| Task material |
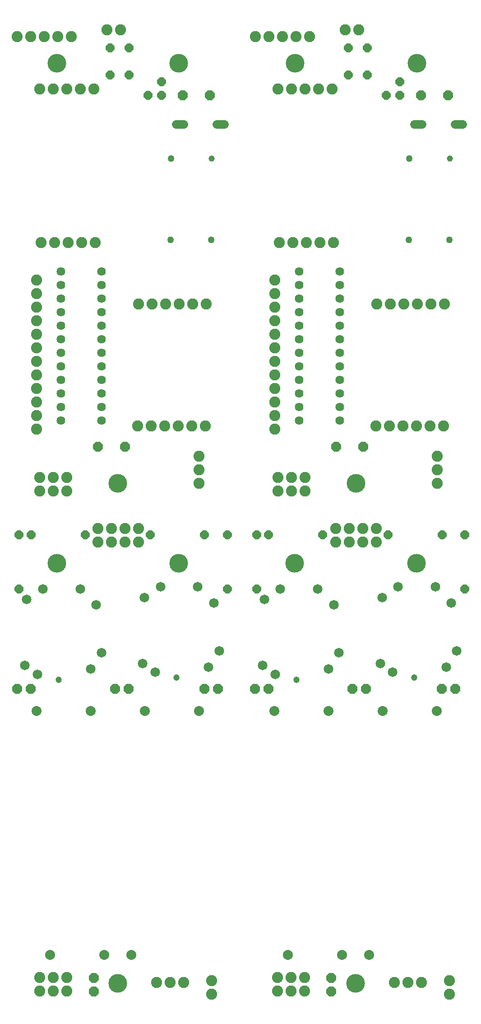
<source format=gts>
G75*
%MOIN*%
%OFA0B0*%
%FSLAX25Y25*%
%IPPOS*%
%LPD*%
%AMOC8*
5,1,8,0,0,1.08239X$1,22.5*
%
%ADD10OC8,0.07100*%
%ADD11OC8,0.06400*%
%ADD12C,0.08200*%
%ADD13C,0.07334*%
%ADD14C,0.04737*%
%ADD15C,0.07137*%
%ADD16C,0.13800*%
%ADD17C,0.06400*%
%ADD18C,0.04578*%
%ADD19C,0.04972*%
%ADD20C,0.06400*%
D10*
X0100315Y0014847D03*
X0100315Y0024847D03*
X0116063Y0238083D03*
X0126063Y0238083D03*
X0181968Y0237891D03*
X0191968Y0237891D03*
X0219275Y0237926D03*
X0229275Y0237926D03*
X0291563Y0238083D03*
X0301563Y0238083D03*
X0357468Y0237891D03*
X0367468Y0237891D03*
X0299366Y0416658D03*
X0279366Y0416658D03*
X0342102Y0675989D03*
X0362102Y0675989D03*
X0186102Y0675989D03*
X0166102Y0675989D03*
X0123366Y0416658D03*
X0103366Y0416658D03*
X0053775Y0237926D03*
X0043775Y0237926D03*
X0275815Y0024847D03*
X0275815Y0014847D03*
D11*
X0220700Y0311800D03*
X0199011Y0311800D03*
X0199011Y0351800D03*
X0182133Y0351863D03*
X0220700Y0351800D03*
X0229515Y0351737D03*
X0269515Y0351737D03*
X0317633Y0351863D03*
X0357633Y0351863D03*
X0374511Y0351800D03*
X0374511Y0311800D03*
X0326362Y0676024D03*
X0326362Y0686024D03*
X0316362Y0676024D03*
X0302338Y0691107D03*
X0302338Y0711107D03*
X0288511Y0711020D03*
X0288511Y0691020D03*
X0150362Y0686024D03*
X0150362Y0676024D03*
X0140362Y0676024D03*
X0126338Y0691107D03*
X0126338Y0711107D03*
X0112511Y0711020D03*
X0112511Y0691020D03*
X0094015Y0351737D03*
X0054015Y0351737D03*
X0045200Y0351800D03*
X0045200Y0311800D03*
X0142133Y0351863D03*
D12*
X0060437Y0014926D03*
X0060437Y0024926D03*
X0070437Y0024926D03*
X0070437Y0014926D03*
X0080437Y0014926D03*
X0080437Y0024926D03*
X0146763Y0021300D03*
X0156763Y0021300D03*
X0166763Y0021300D03*
X0187511Y0022800D03*
X0187511Y0012800D03*
X0235937Y0014926D03*
X0235937Y0024926D03*
X0245937Y0024926D03*
X0245937Y0014926D03*
X0255937Y0014926D03*
X0255937Y0024926D03*
X0322263Y0021300D03*
X0332263Y0021300D03*
X0342263Y0021300D03*
X0363011Y0022800D03*
X0363011Y0012800D03*
X0309004Y0346422D03*
X0309004Y0356422D03*
X0299004Y0356422D03*
X0299004Y0346422D03*
X0289004Y0346422D03*
X0289004Y0356422D03*
X0279004Y0356422D03*
X0279004Y0346422D03*
X0256437Y0383926D03*
X0256437Y0393926D03*
X0246437Y0393926D03*
X0246437Y0383926D03*
X0236437Y0383926D03*
X0236437Y0393926D03*
X0234165Y0429572D03*
X0234165Y0439572D03*
X0234165Y0449572D03*
X0234165Y0459572D03*
X0234165Y0469572D03*
X0234165Y0479572D03*
X0234165Y0489572D03*
X0234165Y0499572D03*
X0234165Y0509572D03*
X0234165Y0519572D03*
X0234165Y0529572D03*
X0234165Y0539572D03*
X0237567Y0567335D03*
X0247567Y0567335D03*
X0257567Y0567335D03*
X0267567Y0567335D03*
X0277567Y0567335D03*
X0309342Y0521894D03*
X0319342Y0521894D03*
X0329342Y0521894D03*
X0339342Y0521894D03*
X0349342Y0521894D03*
X0359342Y0521894D03*
X0358842Y0431894D03*
X0348842Y0431894D03*
X0338842Y0431894D03*
X0328842Y0431894D03*
X0318842Y0431894D03*
X0308842Y0431894D03*
X0354165Y0409572D03*
X0354165Y0399572D03*
X0354165Y0389572D03*
X0276567Y0680792D03*
X0266567Y0680792D03*
X0256567Y0680792D03*
X0246567Y0680792D03*
X0236567Y0680792D03*
X0239633Y0719257D03*
X0229633Y0719257D03*
X0219633Y0719257D03*
X0249633Y0719257D03*
X0259633Y0719257D03*
X0286004Y0724257D03*
X0296004Y0724257D03*
X0183342Y0521894D03*
X0173342Y0521894D03*
X0163342Y0521894D03*
X0153342Y0521894D03*
X0143342Y0521894D03*
X0133342Y0521894D03*
X0101567Y0567335D03*
X0091567Y0567335D03*
X0081567Y0567335D03*
X0071567Y0567335D03*
X0061567Y0567335D03*
X0058165Y0539572D03*
X0058165Y0529572D03*
X0058165Y0519572D03*
X0058165Y0509572D03*
X0058165Y0499572D03*
X0058165Y0489572D03*
X0058165Y0479572D03*
X0058165Y0469572D03*
X0058165Y0459572D03*
X0058165Y0449572D03*
X0058165Y0439572D03*
X0058165Y0429572D03*
X0060437Y0393926D03*
X0060437Y0383926D03*
X0070437Y0383926D03*
X0070437Y0393926D03*
X0080437Y0393926D03*
X0080437Y0383926D03*
X0103504Y0356422D03*
X0103504Y0346422D03*
X0113504Y0346422D03*
X0123504Y0346422D03*
X0123504Y0356422D03*
X0113504Y0356422D03*
X0133504Y0356422D03*
X0133504Y0346422D03*
X0178165Y0389572D03*
X0178165Y0399572D03*
X0178165Y0409572D03*
X0182842Y0431894D03*
X0172842Y0431894D03*
X0162842Y0431894D03*
X0152842Y0431894D03*
X0142842Y0431894D03*
X0132842Y0431894D03*
X0100567Y0680792D03*
X0090567Y0680792D03*
X0080567Y0680792D03*
X0070567Y0680792D03*
X0060567Y0680792D03*
X0063633Y0719257D03*
X0073633Y0719257D03*
X0083633Y0719257D03*
X0110004Y0724257D03*
X0120004Y0724257D03*
X0053633Y0719257D03*
X0043633Y0719257D03*
D13*
X0058137Y0221800D03*
X0098137Y0221800D03*
X0138137Y0221800D03*
X0178137Y0221800D03*
X0233637Y0221800D03*
X0273637Y0221800D03*
X0313637Y0221800D03*
X0353637Y0221800D03*
X0303637Y0041800D03*
X0283637Y0041800D03*
X0243637Y0041800D03*
X0128137Y0041800D03*
X0108137Y0041800D03*
X0068137Y0041800D03*
D14*
X0074511Y0244867D03*
X0161468Y0246316D03*
X0250011Y0244867D03*
X0336968Y0246316D03*
D15*
X0321220Y0250253D03*
X0311968Y0256749D03*
X0313346Y0305371D03*
X0325157Y0313245D03*
X0352716Y0313245D03*
X0364527Y0301434D03*
X0368464Y0266001D03*
X0360590Y0254190D03*
X0281508Y0264552D03*
X0273633Y0252741D03*
X0277570Y0299985D03*
X0265759Y0311796D03*
X0238200Y0311796D03*
X0226389Y0303922D03*
X0225011Y0255300D03*
X0234263Y0248804D03*
X0192964Y0266001D03*
X0185090Y0254190D03*
X0189027Y0301434D03*
X0177216Y0313245D03*
X0149657Y0313245D03*
X0137846Y0305371D03*
X0136468Y0256749D03*
X0145720Y0250253D03*
X0106008Y0264552D03*
X0098133Y0252741D03*
X0102070Y0299985D03*
X0090259Y0311796D03*
X0062700Y0311796D03*
X0050889Y0303922D03*
X0049511Y0255300D03*
X0058763Y0248804D03*
D16*
X0073165Y0330572D03*
X0118165Y0389572D03*
X0163165Y0330572D03*
X0248665Y0330572D03*
X0294165Y0389572D03*
X0338665Y0330572D03*
X0293665Y0020572D03*
X0118165Y0020572D03*
X0163165Y0699572D03*
X0249165Y0699572D03*
X0339165Y0699572D03*
X0073165Y0699572D03*
D17*
X0075948Y0546048D03*
X0075948Y0536048D03*
X0075948Y0526048D03*
X0075948Y0516048D03*
X0075948Y0506048D03*
X0075948Y0496048D03*
X0075948Y0486048D03*
X0075948Y0476048D03*
X0075948Y0466048D03*
X0075948Y0456048D03*
X0075948Y0446048D03*
X0075948Y0436048D03*
X0105948Y0436048D03*
X0105948Y0446048D03*
X0105948Y0456048D03*
X0105948Y0466048D03*
X0105948Y0476048D03*
X0105948Y0486048D03*
X0105948Y0496048D03*
X0105948Y0506048D03*
X0105948Y0516048D03*
X0105948Y0526048D03*
X0105948Y0536048D03*
X0105948Y0546048D03*
X0251948Y0546048D03*
X0251948Y0536048D03*
X0251948Y0526048D03*
X0251948Y0516048D03*
X0251948Y0506048D03*
X0251948Y0496048D03*
X0251948Y0486048D03*
X0251948Y0476048D03*
X0251948Y0466048D03*
X0251948Y0456048D03*
X0251948Y0446048D03*
X0251948Y0436048D03*
X0281948Y0436048D03*
X0281948Y0446048D03*
X0281948Y0456048D03*
X0281948Y0466048D03*
X0281948Y0476048D03*
X0281948Y0486048D03*
X0281948Y0496048D03*
X0281948Y0506048D03*
X0281948Y0516048D03*
X0281948Y0526048D03*
X0281948Y0536048D03*
X0281948Y0546048D03*
D18*
X0363333Y0629259D03*
X0187333Y0629259D03*
D19*
X0157333Y0629364D03*
X0157123Y0569404D03*
X0187123Y0569260D03*
X0333123Y0569404D03*
X0363123Y0569260D03*
X0333333Y0629364D03*
D20*
X0337050Y0654737D02*
X0342650Y0654737D01*
X0367050Y0654737D02*
X0372650Y0654737D01*
X0196650Y0654737D02*
X0191050Y0654737D01*
X0166650Y0654737D02*
X0161050Y0654737D01*
M02*

</source>
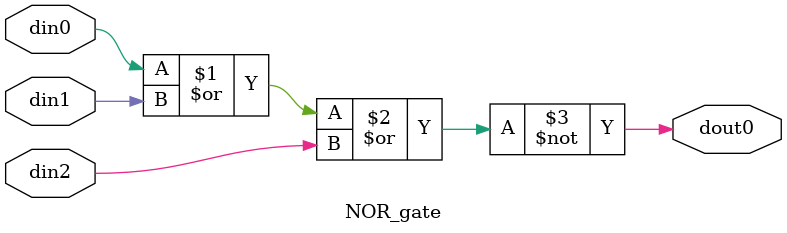
<source format=v>
`timescale 1ns/1ps

module NOR_gate (
    din0,
    din1,
    din2,
    dout0
);

  input din0;
  input din1;
  input din2;
  output dout0;

  assign dout0 = ~(din0 | din1 | din2);

endmodule

</source>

| About this exercise |
Give back precisely the lines above that start at the line containing "X0075948Y0516048D03*" and end at the line containing "X0251948Y0536048D03*", inclusive. No other lines belong in the output.

| Solution for this task |
X0075948Y0516048D03*
X0075948Y0506048D03*
X0075948Y0496048D03*
X0075948Y0486048D03*
X0075948Y0476048D03*
X0075948Y0466048D03*
X0075948Y0456048D03*
X0075948Y0446048D03*
X0075948Y0436048D03*
X0105948Y0436048D03*
X0105948Y0446048D03*
X0105948Y0456048D03*
X0105948Y0466048D03*
X0105948Y0476048D03*
X0105948Y0486048D03*
X0105948Y0496048D03*
X0105948Y0506048D03*
X0105948Y0516048D03*
X0105948Y0526048D03*
X0105948Y0536048D03*
X0105948Y0546048D03*
X0251948Y0546048D03*
X0251948Y0536048D03*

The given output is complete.